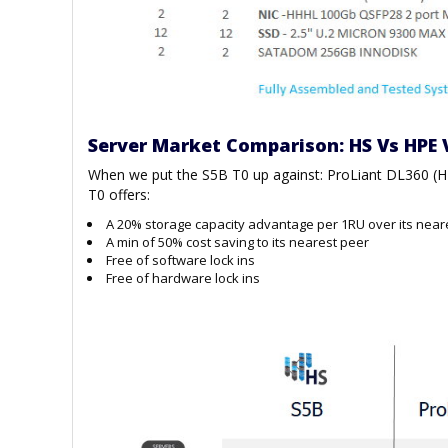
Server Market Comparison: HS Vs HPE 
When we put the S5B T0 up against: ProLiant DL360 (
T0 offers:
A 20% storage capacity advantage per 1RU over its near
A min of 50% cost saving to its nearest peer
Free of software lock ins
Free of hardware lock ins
========================
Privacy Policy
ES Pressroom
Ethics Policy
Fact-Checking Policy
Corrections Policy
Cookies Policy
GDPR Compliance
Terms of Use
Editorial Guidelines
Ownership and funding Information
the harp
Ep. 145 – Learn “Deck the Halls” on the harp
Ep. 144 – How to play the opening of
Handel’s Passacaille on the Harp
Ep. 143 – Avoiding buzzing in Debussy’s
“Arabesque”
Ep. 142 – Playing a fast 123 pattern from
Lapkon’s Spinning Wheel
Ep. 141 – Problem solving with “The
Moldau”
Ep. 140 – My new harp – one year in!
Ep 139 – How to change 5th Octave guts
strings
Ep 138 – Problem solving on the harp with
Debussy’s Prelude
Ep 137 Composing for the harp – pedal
========================
Put the items from the line that has "Server Market Comparison: HS Vs HPE" through the line that has "Free of hardware lock ins" into a JSON list of strings, one per line, with blank lines omitted.

[
  "Server Market Comparison: HS Vs HPE ",
  "When we put the S5B T0 up against: ProLiant DL360 (",
  "T0 offers:",
  "A 20% storage capacity advantage per 1RU over its near",
  "A min of 50% cost saving to its nearest peer",
  "Free of software lock ins",
  "Free of hardware lock ins"
]